Les messes de Saint-Hubert, fréquentées et co-organisées principalement par des chasseurs de loisir militants, contredisent selon IG Wild beim Wild toute éthique chrétienne. Au lieu d'enseigner le respect de la vie, elles donnent symboliquement la bénédiction pour tuer.
«Célébrer un service religieux qui donne aux chasseurs le soutien ecclésiastique pour tuer des créatures sans défense envoie un signal complètement faux», déclare Julia Bielecki, théologienne. «Les Églises doivent défendre la préservation de la création, pas sa destruction.»

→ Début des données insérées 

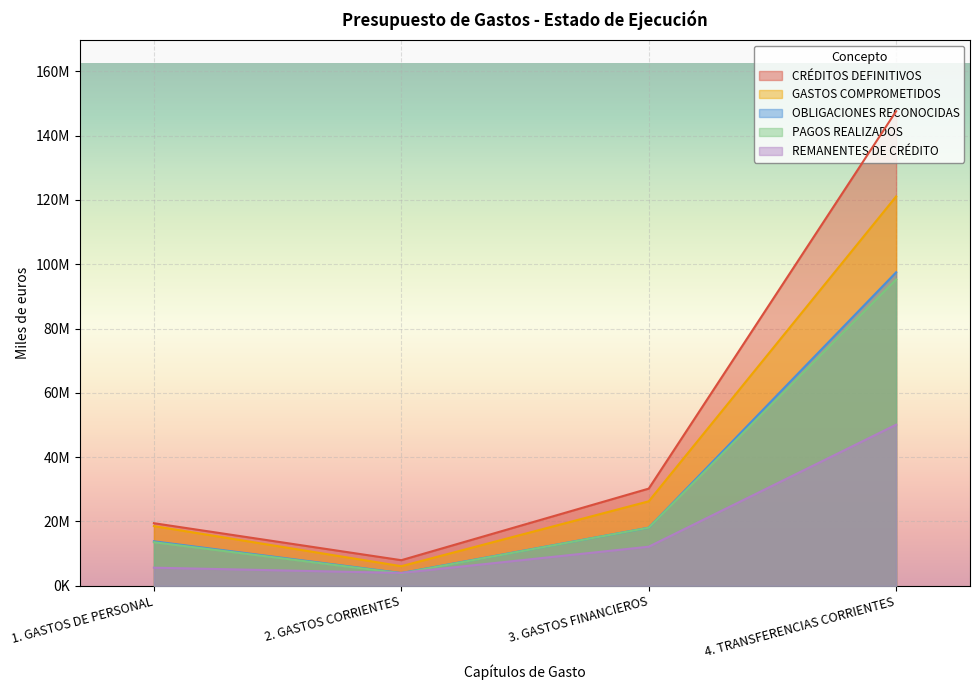

Rank the series by their maximum value, from lowest to highest.

REMANENTES DE CRÉDITO, PAGOS REALIZADOS, OBLIGACIONES RECONOCIDAS, GASTOS COMPROMETIDOS, CRÉDITOS DEFINITIVOS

Il y a des personnes qui organisent leur quotidien avec des mensonges, une violence brutale, la haine et la fausseté. De tels êtres aiment rejoindre des associations de chasse et des groupes de sonneurs de cors de chasse et se vautrent avec leurs semblables dans ce rassemblement.
Comme pour les trompettes militaires de signal, le cor de chasse s'agit principalement de variantes de la trompette naturelle avec une tessiture très limitée, primitive et inhabituelle pour la musique de guerre des chasseurs de loisir. Avec de tels événements, on espère recruter pour les associations de chasse sectaires et enclines à la violence.
Les chasseurs de loisir répandent tant chez les humains que chez les animaux sauvages d'indicibles souffrances, terreur et misère. Pratiquement tout ce qui est cruel, inutile et sans cœur est promu par les associations de chasse, comme l'a récemment confirmé un tribunal de Bellinzone .
Les chasseurs de loisir vivent le spécisme. Le spécisme est comparable au racisme et au sexisme, et ce n'est ni une culture ni une tradition.
La chasse aggrave le problème au lieu de le résoudre
L'IG renvoie à de nombreuses études scientifiques qui prouvent que la chasse n'est pas appropriée pour réguler durablement les populations sauvages. Précisément chez les sangliers, ratons laveurs ou renards, une forte pression de chasse conduit à ce que les animaux deviennent sexuellement matures plus tôt et se reproduisent plus rapidement. « Qui tire toujours plus ne crée pas moins, mais plus de maltraitance animale », selon l'IG.
S'ajoutent les problèmes massifs de protection animale : Lors des chasses en battue, selon l'Association vétérinaire pour la protection des animaux, jusqu'à deux tiers des animaux touchés ne meurent pas immédiatement. Ils fuient avec des os brisés ou des blessures ouvertes et meurent souvent dans d'atroces souffrances après des jours.
Légende de saint Hubert dévoyée
La messe de saint Hubert se réfère à la légende de saint Hubert, mais méconnaît son essence. Hubert abandonna la chasse après sa rencontre avec le cerf portant la croix et se tourna vers le Christ.« Le véritable message est de vivre en paix avec les animaux – non de les poursuivre, les blesser et les tuer », selon l'IG.
Le christianisme est une religion de miséricorde et de respect envers la vie. Nulle part dans la Bible ne se trouve une indication que le Christ aurait chassé des animaux. Au contraire : « Tu ne tueras point » vaut universellement.
Appel à l'Église
L'IG Wild beim Wild demande instamment aux représentants de l'Église de se distancier des messes de saint Hubert glorifiant la violence et d'assumer leur responsabilité pour la préservation de la création. « Qui bénit des animaux au nom de Dieu pour ensuite les laisser tuer sans raison se moque de l'Évangile et se rend complice de souffrances animales insensées. »
En tant que corniste de chasse, on fait particulièrement du travail de relations publiques lors de la messe de saint Hubert. « Nous sommes quasi le porte-voix de la chasse, le moyen de communication entre les chasseurs et la population », explique la chasseuse de loisir Buri-Frank.